Cristo, che fa tutto, sembra non fare nulla. Gli dice che la sua fede lo ha salvato. Così, colui che sembrava cieco, è emerso con maggiore luce dentro di sé e ha intrapreso la sequela di Cristo, poiché «si mise a seguirlo sulla strada». Colui che era seduto, cieco e mendicante, è stato trasformato in discepolo grazie alla fede che Cristo gli ha donato in risposta alla sua supplica. Colui che si sentiva incapace di fare un passo ora diventa un camminatore di fede. La fede cristiana e la sequela di Gesù vanno sempre insieme, così come sulla strada vanno sempre insieme gli occhi e i piedi. La fede senza seguire sarebbe vuota, e il seguire senza fede sarebbe cieco. Ma questo brano ci insegna che entrambe le cose sono possibili solo per chi invoca la misericordia di Dio, getta via il mantello che lo protegge e abbraccia la bontà divina: il povero che prega ottiene occhi per vedere e piedi per raggiungere la liberazione attraverso una parte di Dio.

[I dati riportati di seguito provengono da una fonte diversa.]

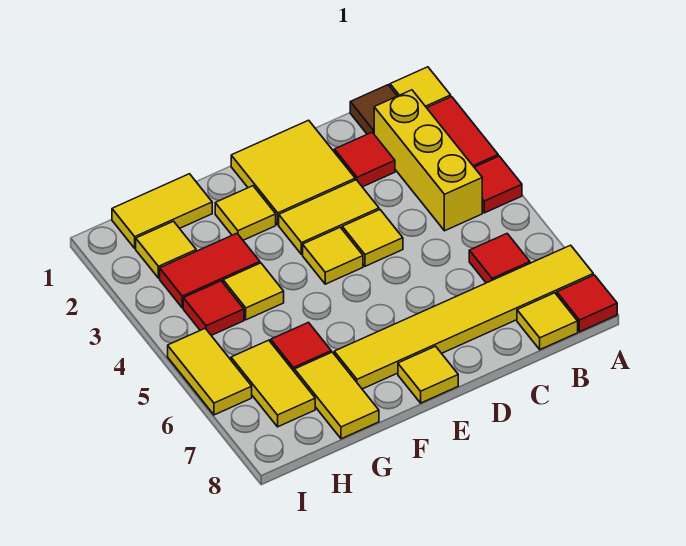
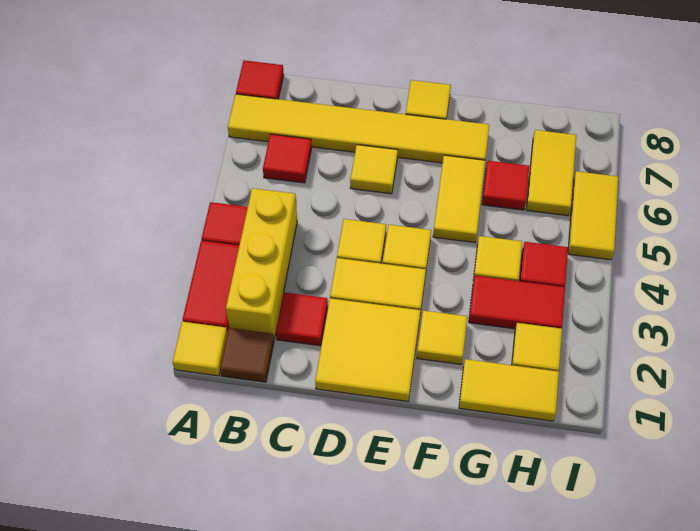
yellow tile B8 level 1 -> yellow tile D6 level 1
yellow tile G7:G8 level 1 -> yellow tile F5:F6 level 1

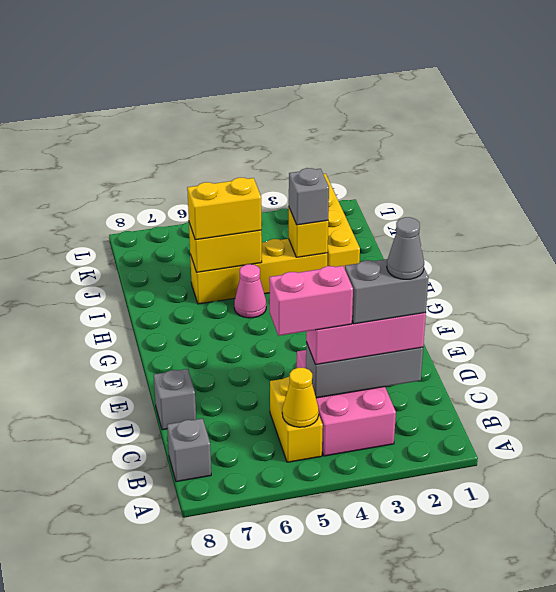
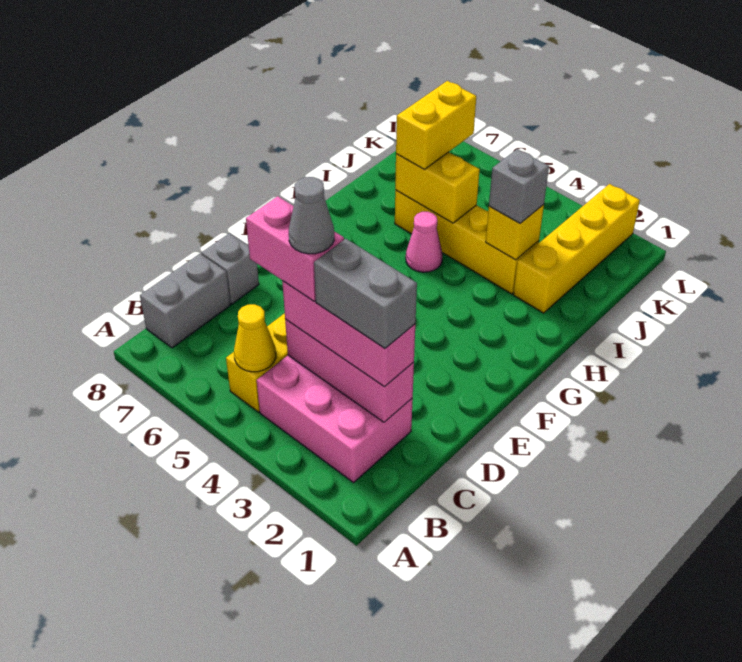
pink brick B3:D4 level 1 -> pink brick B2:C4 level 1
grey brick B8 level 1 -> grey brick B8:C8 level 1
grey brick C2:C4 level 2 -> pink brick C2:C4 level 2
grey cone C2 level 5 -> grey cone C4 level 5
yellow brick I5:I6 level 3 -> yellow brick I6:J6 level 3

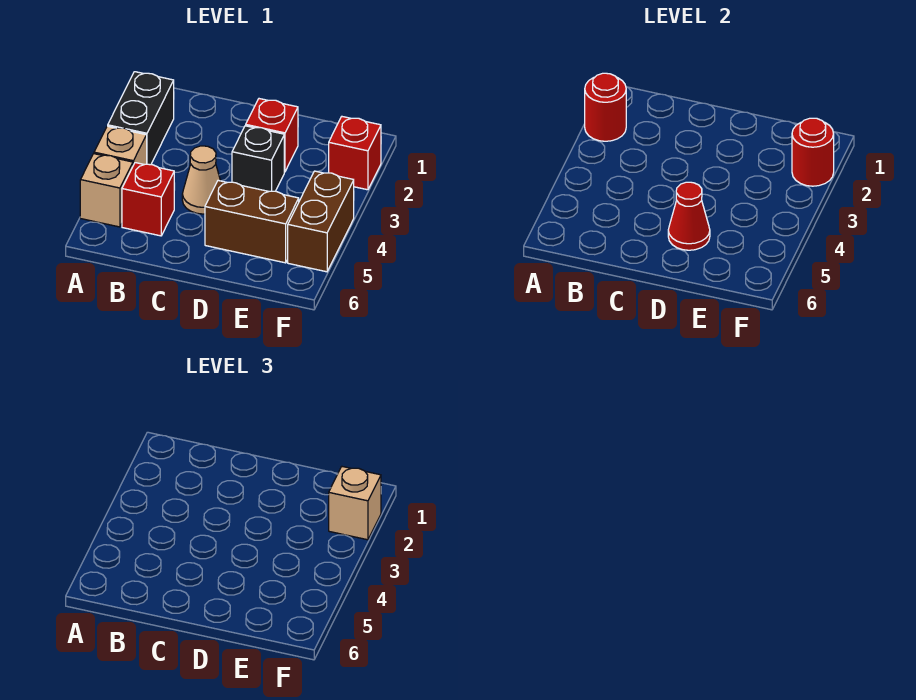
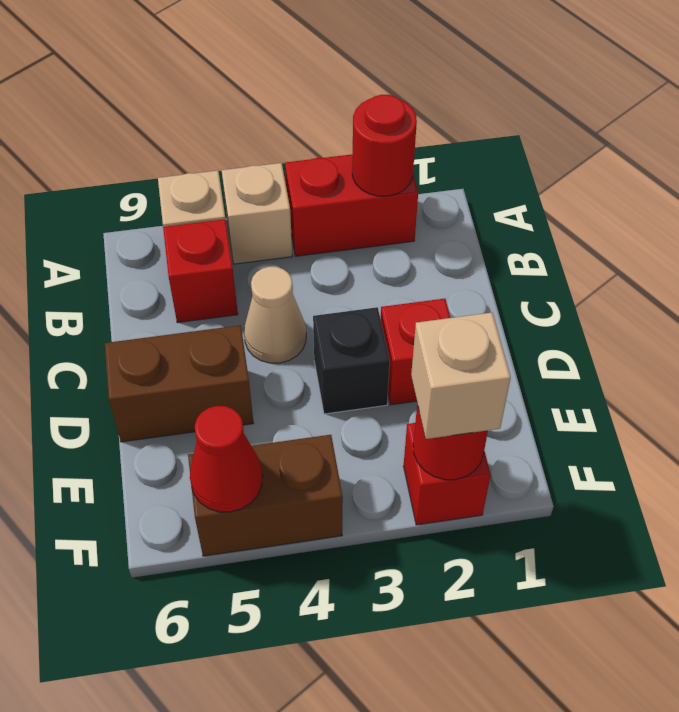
black brick A2:A3 level 1 -> red brick A2:A3 level 1
brown brick D5:E5 level 1 -> brown brick D5:D6 level 1
red cone D5 level 2 -> red cone F5 level 2

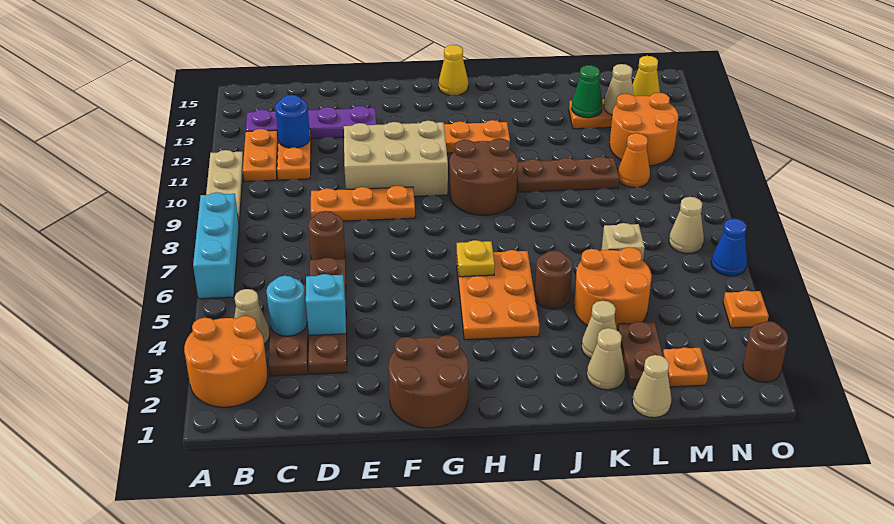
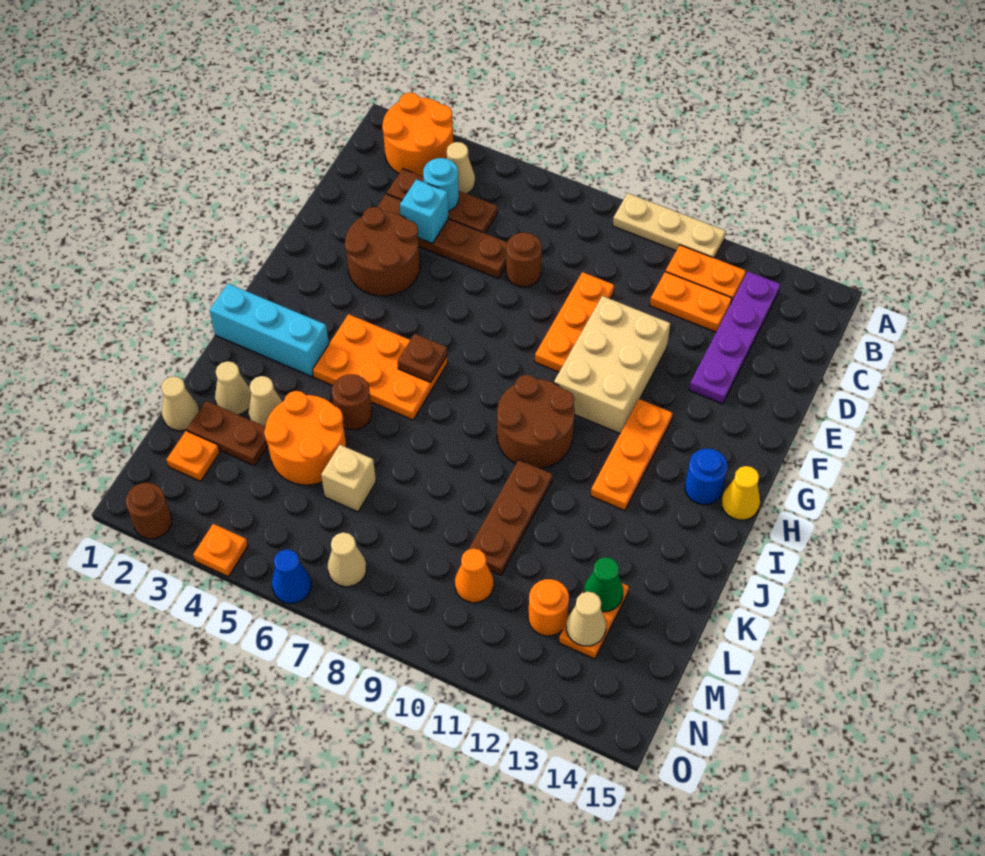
cyan brick A6:A8 level 1 -> cyan brick I1:I3 level 1
blue round brick C12 level 2 -> blue round brick H14 level 1
brown round brick F1:G2 level 1 -> brown round brick E3:F4 level 1
yellow plate H6 level 2 -> brown plate H6 level 2
orange round brick M11:N12 level 1 -> orange round brick M12 level 1
yellow cone N14 level 1 -> none

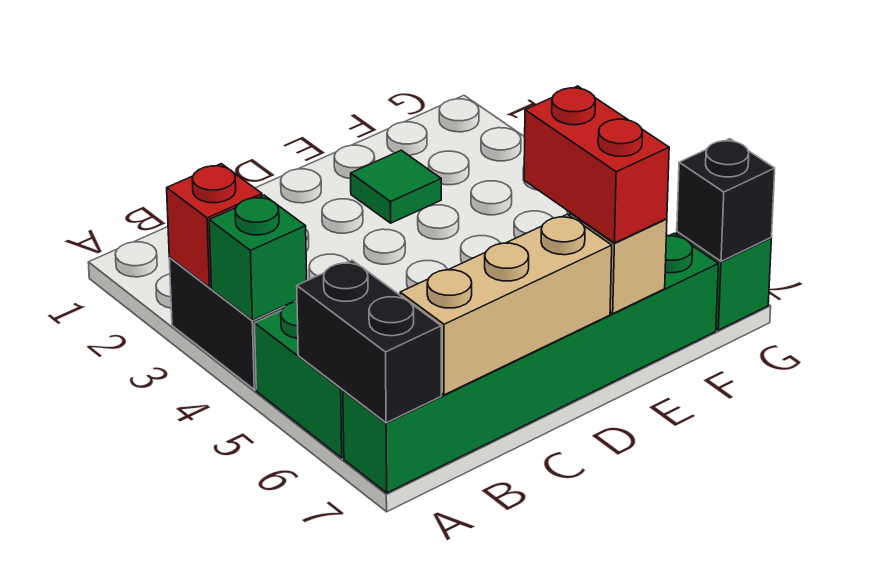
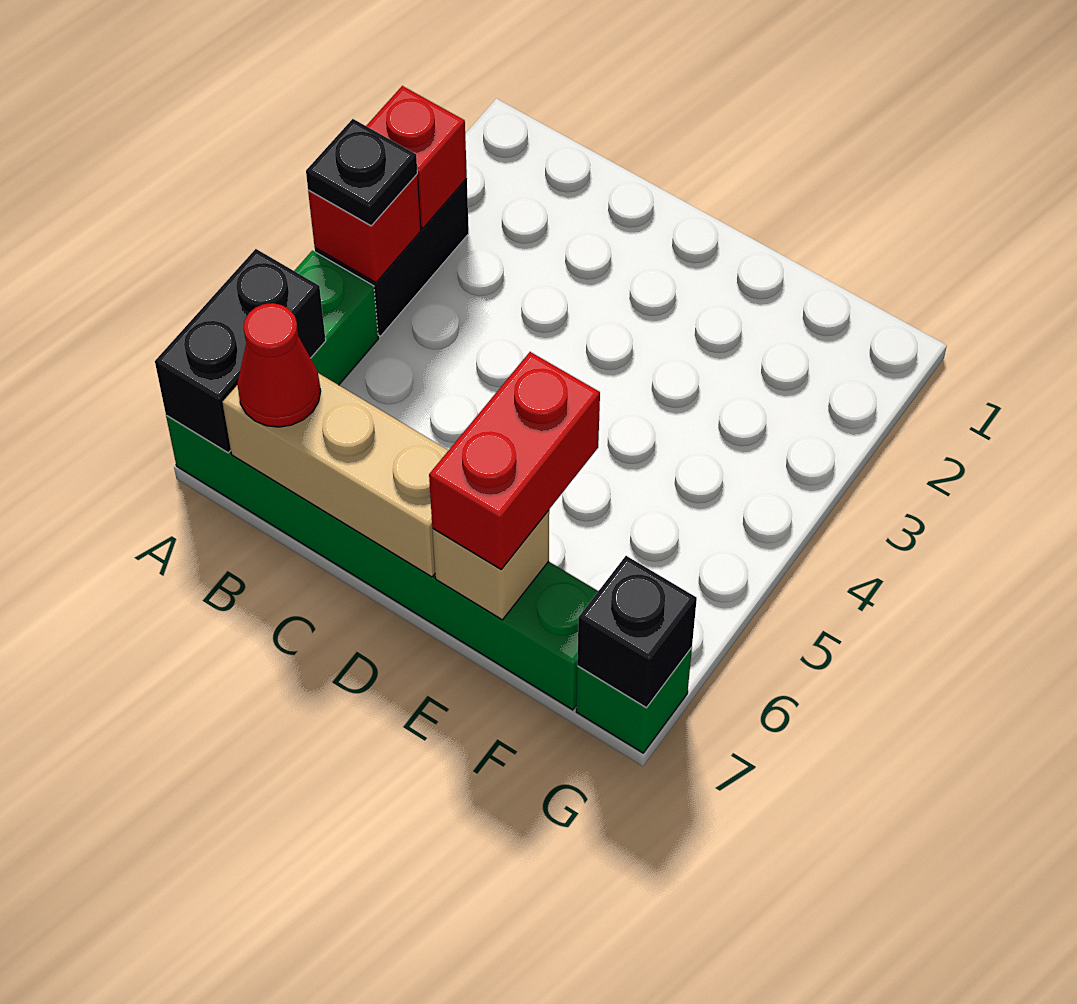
green brick A4 level 2 -> red brick A4 level 2
none -> black plate A4 level 3
none -> red cone B7 level 3
green tile E2 level 1 -> none

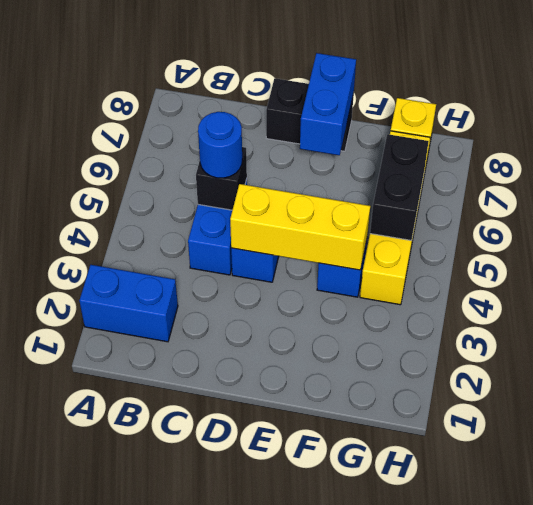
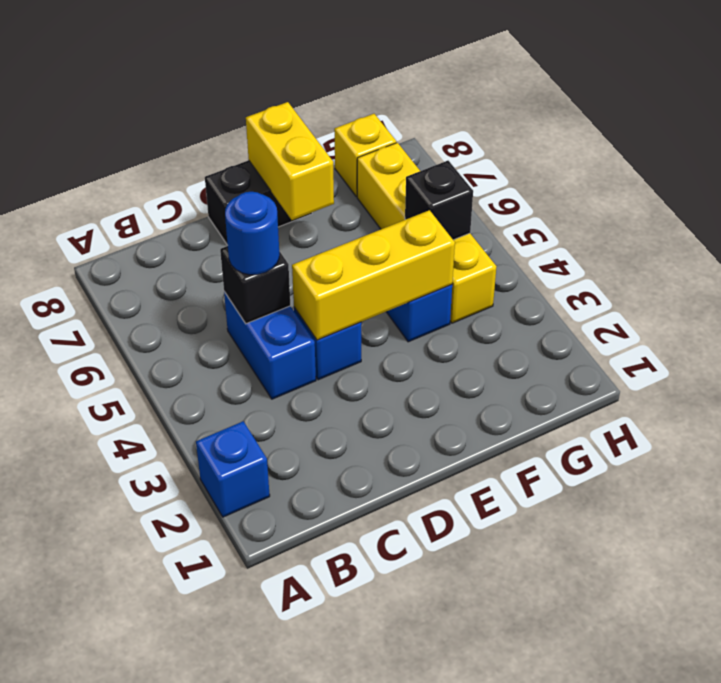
blue brick A2:B2 level 1 -> blue brick A2 level 1
blue brick E7:E8 level 2 -> yellow brick E7:E8 level 2
black brick G5:G6 level 2 -> black brick G5 level 2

Quali sono le difficoltà che ci hanno lasciato seduti sul ciglio della strada? Quali sforzi stiamo facendo per fare il salto di fede? Ci sono mantelli che ci impediscono di seguire Gesù? Come seguire Gesù nel suo cammino?
Aumenta, Signore, in noi la fede, la speranza e la carità, affinché lasciando le nostre paure, i nostri mantelli e i nostri legami, seguiamo Gesù sulla via del Regno. Amen.